造影CT検査というのは、肘や前腕の静脈からヨード造影剤を毎秒平均3mlの速さで急速注入し、一定時間が経過したところでX線を照射し、人体を透過してきたデータを収集して、コンピューターにて画像処理を行うことで輪切り像(横断面画像)を得ています。造影剤注入後の経過時間によって臓器ごとに濃淡が変化するので、得たい情報に合わせた最適のタイミングで撮影することが求められます。

その具体例として、肝臓に照準を合わせた場合について見てみましょう。上の図は、ヨード造影剤を急速注入したあとの肝臓の造影剤による濃染の推移です。注入を始めて3~4秒後にまず大動脈がピークを迎え、その後門脈や肝臓そのものの濃さが強まってきます。このように画像上のヨード造影剤による濃染の変化情報を総合することにより、肝細胞がんなどの病変を発見するのです。

濃度曲線で撮影タイミングを計る

このように造影剤が到達するタイミングでCT撮影をするには、造影剤自動注入器は欠かせません。かつては100ccほどの造影剤を数分かけて点滴したあと撮影を始めていましたが、マルチディテクターCTという装置が登場してからは、1秒以下の時間で1度に64枚から320枚の画像を得ることも可能になりました。臓器ごとの染まりが瞬時のうちに変化していきますから、臓器の濃度曲線を見ながらタイミングを見計らって撮影します。

現在の造影CT検査では50~150mlの造影剤を一定速度で注入し、全注入に1分もかかりません。撮影のタイミングさえ誤らなければ、高いコントラストを活用して正常組織の中の異常な病変を映し出すことができ、作成した三次元画像により解剖学的形態も把握できるのです。

しかし高速で注入するため、まれに造影剤が血管外に漏出するという事故が起こります。特に高齢の患者さんを始め、どんなに気をつけても血管のもろさなどのため0.3~0.4%の確率で造影剤血管外漏出が発生し、その件数は年間18,000~24,000件と推定されています。

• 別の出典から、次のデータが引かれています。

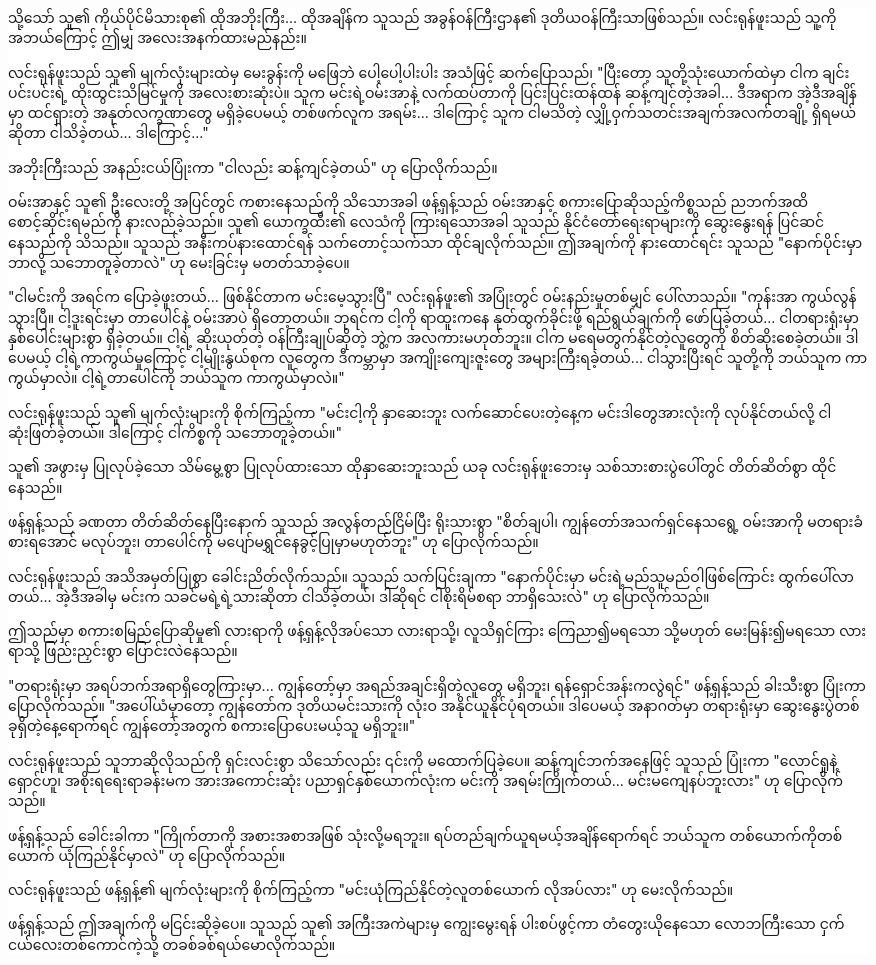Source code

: သို့သော် သူ၏ ကိုယ်ပိုင်မိသားစု၏ ထိုအဘိုးကြီး... ထိုအချိန်က သူသည် အခွန်ဝန်ကြီးဌာန၏ ဒုတိယဝန်ကြီးသာဖြစ်သည်။ လင်းရုန်ဖူးသည် သူ့ကို အဘယ်ကြောင့် ဤမျှ အလေးအနက်ထားမည်နည်း။

လင်းရုန်ဖူးသည် သူ၏ မျက်လုံးများထဲမှ မေးခွန်းကို မဖြေဘဲ ပေါ့ပေါ့ပါးပါး အသံဖြင့် ဆက်ပြောသည်၊ "ပြီးတော့ သူတို့သုံးယောက်ထဲမှာ ငါက ချင်းပင်းပင်းရဲ့ ထိုးထွင်းသိမြင်မှုကို အလေးစားဆုံးပဲ။ သူက မင်းရဲ့ဝမ်းအာနဲ့ လက်ထပ်တာကို ပြင်းပြင်းထန်ထန် ဆန့်ကျင်တဲ့အခါ... ဒီအရာက အဲ့ဒီအချိန်မှာ ထင်ရှားတဲ့ အနုတ်လက္ခဏာတွေ မရှိခဲ့ပေမယ့် တစ်ဖက်လူက အရမ်း... ဒါကြောင့် သူက ငါမသိတဲ့ လျှို့ဝှက်သတင်းအချက်အလက်တချို့ ရှိရမယ်ဆိုတာ ငါသိခဲ့တယ်... ဒါကြောင့်..."

အဘိုးကြီးသည် အနည်းငယ်ပြုံးကာ "ငါလည်း ဆန့်ကျင်ခဲ့တယ်" ဟု ပြောလိုက်သည်။

ဝမ်းအာနှင့် သူ၏ ဦးလေးတို့ အပြင်တွင် ကစားနေသည်ကို သိသောအခါ ဖန့်ရှန့်သည် ဝမ်းအာနှင့် စကားပြောဆိုသည့်ကိစ္စသည် ညဘက်အထိ စောင့်ဆိုင်းရမည်ကို နားလည်ခဲ့သည်။ သူ၏ ယောက္ခထီး၏ လေသံကို ကြားရသောအခါ သူသည် နိုင်ငံတော်ရေးရာများကို ဆွေးနွေးရန် ပြင်ဆင်နေသည်ကို သိသည်။ သူသည် အနီးကပ်နားထောင်ရန် သက်တောင့်သက်သာ ထိုင်ချလိုက်သည်။ ဤအချက်ကို နားထောင်ရင်း သူသည် "နောက်ပိုင်းမှာ ဘာလို့ သဘောတူခဲ့တာလဲ" ဟု မေးခြင်းမှ မတတ်သာခဲ့ပေ။

"ငါမင်းကို အရင်က ပြောခဲ့ဖူးတယ်... ဖြစ်နိုင်တာက မင်းမေ့သွားပြီ" လင်းရုန်ဖူး၏ အပြုံးတွင် ဝမ်းနည်းမှုတစ်မျှင် ပေါ်လာသည်။ "ကုန်းအာ ကွယ်လွန်သွားပြီ။ ငါ့ဒူးရင်းမှာ တာပေါင်နဲ့ ဝမ်းအာပဲ ရှိတော့တယ်။ ဘုရင်က ငါ့ကို ရာထူးကနေ နုတ်ထွက်ခိုင်းဖို့ ရည်ရွယ်ချက်ကို ဖော်ပြခဲ့တယ်... ငါတရားရုံးမှာ နှစ်ပေါင်းများစွာ ရှိခဲ့တယ်။ ငါ့ရဲ့ ဆိုးယုတ်တဲ့ ဝန်ကြီးချုပ်ဆိုတဲ့ ဘွဲ့က အလကားမဟုတ်ဘူး။ ငါက မရေမတွက်နိုင်တဲ့လူတွေကို စိတ်ဆိုးစေခဲ့တယ်။ ဒါပေမယ့် ငါ့ရဲ့ကာကွယ်မှုကြောင့် ငါ့မျိုးနွယ်စုက လူတွေက ဒီကမ္ဘာမှာ အကျိုးကျေးဇူးတွေ အများကြီးရခဲ့တယ်... ငါသွားပြီးရင် သူတို့ကို ဘယ်သူက ကာကွယ်မှာလဲ။ ငါ့ရဲ့တာပေါင်ကို ဘယ်သူက ကာကွယ်မှာလဲ။"

လင်းရုန်ဖူးသည် သူ၏ မျက်လုံးများကို စိုက်ကြည့်ကာ "မင်းငါ့ကို နှာဆေးဘူး လက်ဆောင်ပေးတဲ့နေ့က မင်းဒါတွေအားလုံးကို လုပ်နိုင်တယ်လို့ ငါဆုံးဖြတ်ခဲ့တယ်။ ဒါကြောင့် ငါကိစ္စကို သဘောတူခဲ့တယ်။"

သူ၏ အဖွားမှ ပြုလုပ်ခဲ့သော သိမ်မွေ့စွာ ပြုလုပ်ထားသော ထိုနှာဆေးဘူးသည် ယခု လင်းရုန်ဖူးဘေးမှ သစ်သားစားပွဲပေါ်တွင် တိတ်ဆိတ်စွာ ထိုင်နေသည်။

ဖန့်ရှန့်သည် ခဏတာ တိတ်ဆိတ်နေပြီးနောက် သူသည် အလွန်တည်ငြိမ်ပြီး ရိုးသားစွာ "စိတ်ချပါ၊ ကျွန်တော်အသက်ရှင်နေသရွေ့ ဝမ်းအာကို မတရားခံစားရအောင် မလုပ်ဘူး၊ တာပေါင်ကို မပျော်မရွှင်နေခွင့်ပြုမှာမဟုတ်ဘူး" ဟု ပြောလိုက်သည်။

လင်းရုန်ဖူးသည် အသိအမှတ်ပြုစွာ ခေါင်းညိတ်လိုက်သည်။ သူသည် သက်ပြင်းချကာ "နောက်ပိုင်းမှာ မင်းရဲ့မည်သူမည်ဝါဖြစ်ကြောင်း ထွက်ပေါ်လာတယ်... အဲ့ဒီအခါမှ မင်းက သခင်မရဲ့ရဲ့သားဆိုတာ ငါသိခဲ့တယ်၊ ဒါဆိုရင် ငါစိုးရိမ်စရာ ဘာရှိသေးလဲ" ဟု ပြောလိုက်သည်။

ဤသည်မှာ စကားစမြည်ပြောဆိုမှု၏ လားရာကို ဖန့်ရှန့်လိုအပ်သော လားရာသို့၊ လူသိရှင်ကြား ကြေညာ၍မရသော သို့မဟုတ် မေးမြန်း၍မရသော လားရာသို့ ဖြည်းညှင်းစွာ ပြောင်းလဲနေသည်။

"တရားရုံးမှာ အရပ်ဘက်အရာရှိတွေကြားမှာ... ကျွန်တော့်မှာ အရည်အချင်းရှိတဲ့လူတွေ မရှိဘူး၊ ရန်ရှောင်အန်းကလွဲရင်" ဖန့်ရှန့်သည် ခါးသီးစွာ ပြုံးကာ ပြောလိုက်သည်။ "အပေါ်ယံမှာတော့ ကျွန်တော်က ဒုတိယမင်းသားကို လုံးဝ အနိုင်ယူနိုင်ပုံရတယ်။ ဒါပေမယ့် အနာဂတ်မှာ တရားရုံးမှာ ဆွေးနွေးပွဲတစ်ခုရှိတဲ့နေ့ရောက်ရင် ကျွန်တော့်အတွက် စကားပြောပေးမယ့်သူ မရှိဘူး။"

လင်းရုန်ဖူးသည် သူဘာဆိုလိုသည်ကို ရှင်းလင်းစွာ သိသော်လည်း ၎င်းကို မထောက်ပြခဲ့ပေ။ ဆန့်ကျင်ဘက်အနေဖြင့် သူသည် ပြုံးကာ "လောင်ရှုနဲ့ ရှောင်ဟူ၊ အစိုးရရေးရာခန်းမက အားအကောင်းဆုံး ပညာရှင်နှစ်ယောက်လုံးက မင်းကို အရမ်းကြိုက်တယ်... မင်းမကျေနပ်ဘူးလား" ဟု ပြောလိုက်သည်။

ဖန့်ရှန့်သည် ခေါင်းခါကာ "ကြိုက်တာကို အစားအစာအဖြစ် သုံးလို့မရဘူး။ ရပ်တည်ချက်ယူရမယ့်အချိန်ရောက်ရင် ဘယ်သူက တစ်ယောက်ကိုတစ်ယောက် ယုံကြည်နိုင်မှာလဲ" ဟု ပြောလိုက်သည်။

လင်းရုန်ဖူးသည် ဖန့်ရှန့်၏ မျက်လုံးများကို စိုက်ကြည့်ကာ "မင်းယုံကြည်နိုင်တဲ့လူတစ်ယောက် လိုအပ်လား" ဟု မေးလိုက်သည်။

ဖန့်ရှန့်သည် ဤအချက်ကို မငြင်းဆိုခဲ့ပေ။ သူသည် သူ၏ အကြီးအကဲများမှ ကျွေးမွေးရန် ပါးစပ်ဖွင့်ကာ တံတွေးယိုနေသော လောဘကြီးသော ငှက်ငယ်လေးတစ်ကောင်ကဲ့သို့ တခစ်ခစ်ရယ်မောလိုက်သည်။
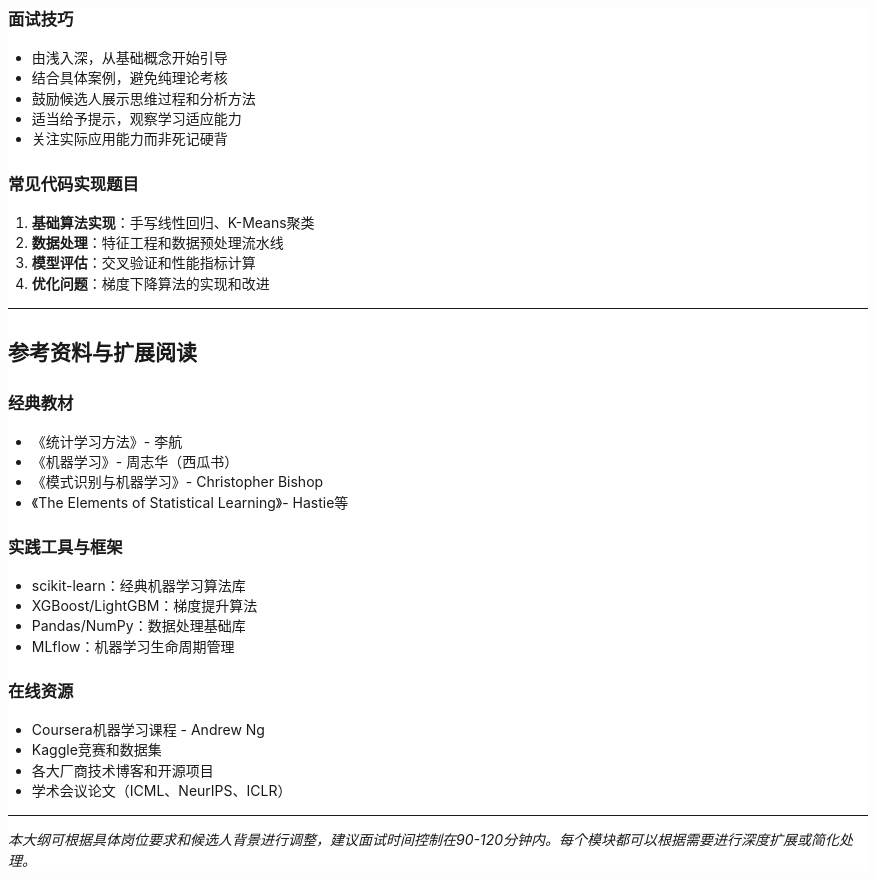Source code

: ### 面试技巧
- 由浅入深，从基础概念开始引导
- 结合具体案例，避免纯理论考核
- 鼓励候选人展示思维过程和分析方法
- 适当给予提示，观察学习适应能力
- 关注实际应用能力而非死记硬背

### 常见代码实现题目
1. **基础算法实现**：手写线性回归、K-Means聚类
2. **数据处理**：特征工程和数据预处理流水线
3. **模型评估**：交叉验证和性能指标计算
4. **优化问题**：梯度下降算法的实现和改进

---

## 参考资料与扩展阅读

### 经典教材
- 《统计学习方法》- 李航
- 《机器学习》- 周志华（西瓜书）
- 《模式识别与机器学习》- Christopher Bishop
- 《The Elements of Statistical Learning》- Hastie等

### 实践工具与框架
- scikit-learn：经典机器学习算法库
- XGBoost/LightGBM：梯度提升算法
- Pandas/NumPy：数据处理基础库
- MLflow：机器学习生命周期管理

### 在线资源
- Coursera机器学习课程 - Andrew Ng
- Kaggle竞赛和数据集
- 各大厂商技术博客和开源项目
- 学术会议论文（ICML、NeurIPS、ICLR）

---

*本大纲可根据具体岗位要求和候选人背景进行调整，建议面试时间控制在90-120分钟内。每个模块都可以根据需要进行深度扩展或简化处理。*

造影剤が血管外に漏出すると、腕の造影剤刺入部が腫れて痛みも出ますから、即時に検査を中断して処置をしなければなりません。コンパートメント症候群が発症したときは、外科的に切開して造影剤を取り除く必要があります。造影剤の血管外漏出を防ぐことは難しく、それゆえ漏出の素早い発見と即座の対応が重要になります。

血管外漏出に検知システムも登場

そこで、血管外漏出を素早く検知する造影剤注入圧監視モニターが開発されました。注入器のセンサーでリアルタイムに計測した圧力を操作室や検査室に表示する装置です。診療放射線技師が注入開始と同時に患者さんにマイクを通して「体が熱くなってきましたか」と尋ねて注入の始まりを確認し、モニターに異常な波形が現れた場合、独自の判断で注入を停止します。そして刺入部に腫れがないかどうかを点検します。

ただ、注入圧の変動に関しては判断基準が確立されていないので、注入停止の素早い判断は技師を悩ませます。初めからやり直すのが大変なので、即決するのに勇気が必要なのです。

最近の漏出検出器は、注入圧の変化ではなく、赤外線の反射波や高周波を利用するものが登場しています。しかし現行の診療報酬制度では、CT撮影における点数は血管外漏出検出器を使っても使わなくても同じため、患者さんには有用な安全技術であっても、病院側のコスト増を懸念し、導入を控える病院が多いのが現状です。医療安全管理加算もまだまだ十分ではないため、今後の展開に期待したいと思います。